Never have European corn borer populations been this low. Surveys conducted in Minnesota and Wisconsin this past fall indicate that the numbers of live larvae in corn stalks are at historical lows in these two states.
||European corn borer stalk tunneling.
The Minnesota population appears to be in a tie with population levels seen in 1974 and 1985. However, Bt corn was not available during those years. When Bt corn acres in Minnesota are considered, the European corn borer population density will drop to a lower level on a statewide per-acre basis than is shown in the graph.
The Wisconsin population is at the lowest level ever!

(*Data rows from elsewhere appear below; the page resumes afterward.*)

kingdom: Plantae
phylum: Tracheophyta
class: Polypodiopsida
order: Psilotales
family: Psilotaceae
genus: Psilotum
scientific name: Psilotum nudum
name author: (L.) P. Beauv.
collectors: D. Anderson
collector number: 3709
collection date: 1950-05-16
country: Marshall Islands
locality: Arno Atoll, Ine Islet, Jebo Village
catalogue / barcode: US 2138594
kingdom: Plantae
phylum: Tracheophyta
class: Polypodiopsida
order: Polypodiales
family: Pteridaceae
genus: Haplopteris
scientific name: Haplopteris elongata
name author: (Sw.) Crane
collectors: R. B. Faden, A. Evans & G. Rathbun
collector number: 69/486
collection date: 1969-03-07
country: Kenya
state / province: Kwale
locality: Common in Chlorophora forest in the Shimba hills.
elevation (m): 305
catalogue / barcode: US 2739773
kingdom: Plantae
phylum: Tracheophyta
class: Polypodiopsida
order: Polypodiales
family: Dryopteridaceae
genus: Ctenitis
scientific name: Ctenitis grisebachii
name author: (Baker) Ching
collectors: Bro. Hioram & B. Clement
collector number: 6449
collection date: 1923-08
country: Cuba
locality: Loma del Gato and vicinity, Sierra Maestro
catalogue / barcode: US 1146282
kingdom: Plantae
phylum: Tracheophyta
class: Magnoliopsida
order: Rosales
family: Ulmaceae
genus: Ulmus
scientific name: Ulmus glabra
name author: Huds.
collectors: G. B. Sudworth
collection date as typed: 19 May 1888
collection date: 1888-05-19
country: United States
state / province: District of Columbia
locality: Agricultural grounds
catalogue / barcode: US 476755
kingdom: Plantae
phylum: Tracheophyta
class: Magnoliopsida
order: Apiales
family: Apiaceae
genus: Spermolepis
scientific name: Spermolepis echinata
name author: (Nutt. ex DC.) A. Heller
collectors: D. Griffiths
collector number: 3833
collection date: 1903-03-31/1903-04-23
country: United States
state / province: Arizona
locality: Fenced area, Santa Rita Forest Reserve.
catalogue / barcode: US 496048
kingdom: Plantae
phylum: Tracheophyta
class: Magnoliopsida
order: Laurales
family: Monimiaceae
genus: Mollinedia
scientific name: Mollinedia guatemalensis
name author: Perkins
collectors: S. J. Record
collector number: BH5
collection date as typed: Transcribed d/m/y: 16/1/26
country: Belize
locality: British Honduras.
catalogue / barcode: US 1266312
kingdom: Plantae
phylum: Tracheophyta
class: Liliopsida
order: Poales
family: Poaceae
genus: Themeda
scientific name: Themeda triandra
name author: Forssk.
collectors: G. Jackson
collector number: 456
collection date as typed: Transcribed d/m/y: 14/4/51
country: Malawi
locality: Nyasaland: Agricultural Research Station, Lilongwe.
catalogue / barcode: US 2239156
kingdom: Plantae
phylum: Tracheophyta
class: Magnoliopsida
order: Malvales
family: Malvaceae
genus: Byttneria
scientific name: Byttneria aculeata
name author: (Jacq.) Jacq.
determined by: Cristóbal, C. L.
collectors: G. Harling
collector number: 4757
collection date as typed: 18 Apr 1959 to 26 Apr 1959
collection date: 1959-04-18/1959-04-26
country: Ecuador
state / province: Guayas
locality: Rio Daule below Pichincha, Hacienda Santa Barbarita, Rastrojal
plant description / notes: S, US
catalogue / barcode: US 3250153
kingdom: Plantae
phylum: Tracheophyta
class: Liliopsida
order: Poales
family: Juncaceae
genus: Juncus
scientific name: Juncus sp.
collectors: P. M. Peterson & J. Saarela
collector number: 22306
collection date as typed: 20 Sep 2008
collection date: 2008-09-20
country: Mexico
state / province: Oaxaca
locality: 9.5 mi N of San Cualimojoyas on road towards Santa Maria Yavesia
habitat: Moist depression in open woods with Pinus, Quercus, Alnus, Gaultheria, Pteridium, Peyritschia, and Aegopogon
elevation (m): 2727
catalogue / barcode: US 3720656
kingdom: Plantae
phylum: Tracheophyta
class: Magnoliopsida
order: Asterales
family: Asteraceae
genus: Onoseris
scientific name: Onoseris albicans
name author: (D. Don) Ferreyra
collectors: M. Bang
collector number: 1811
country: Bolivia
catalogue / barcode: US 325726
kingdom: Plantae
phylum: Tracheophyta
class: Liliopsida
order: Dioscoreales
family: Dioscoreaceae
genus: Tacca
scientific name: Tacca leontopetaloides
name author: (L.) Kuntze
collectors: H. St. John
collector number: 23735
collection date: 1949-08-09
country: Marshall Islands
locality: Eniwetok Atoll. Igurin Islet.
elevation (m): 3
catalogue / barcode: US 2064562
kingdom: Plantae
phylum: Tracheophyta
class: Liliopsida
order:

Although I haven't shown it on the graph, information from Wisconsin dates back to the first European corn borer survey in 1942. The 1998 Wisconsin population was even lower than that in Minnesota.
Iowa State University terminated the fall European corn borer surveys sometime during the early 1980s. Therefore, we no longer have long-term population comparisons. If we examine the relative amount of stalk tunneling in nonBt corn during 1997 and 1998, we can see, however, that injury was very low compared with the previous year. Several counties in central and western Iowa had large amounts (>5 inches) of stalk tunneling in 1997, whereas in 1998 only Clay County was recorded with even a moderate level of injury.
What are the causes of these decreases in population? Several biological, environmental, and agronomic factors working in concert are responsible. Weather, particularly the cool, rainy June of last summer was a major contributor to poor survival of first-generation larvae. Natural diseases, such as Beauveria bassiana, and natural enemies, such as lady beetles and parasitic wasps, also took their toll on larvae. Additionally, populations are being reduced because of an increased planting of Bt corn acreage.
What can we expect for 1999? I never predict what insect populations are going to do several months into the future, but this year I will make an exception. I think that the European corn borer population has no place to go but up. How high? We'll just have to wait and see, but you should expect more insects and more damage in 1999 than you saw in 1998.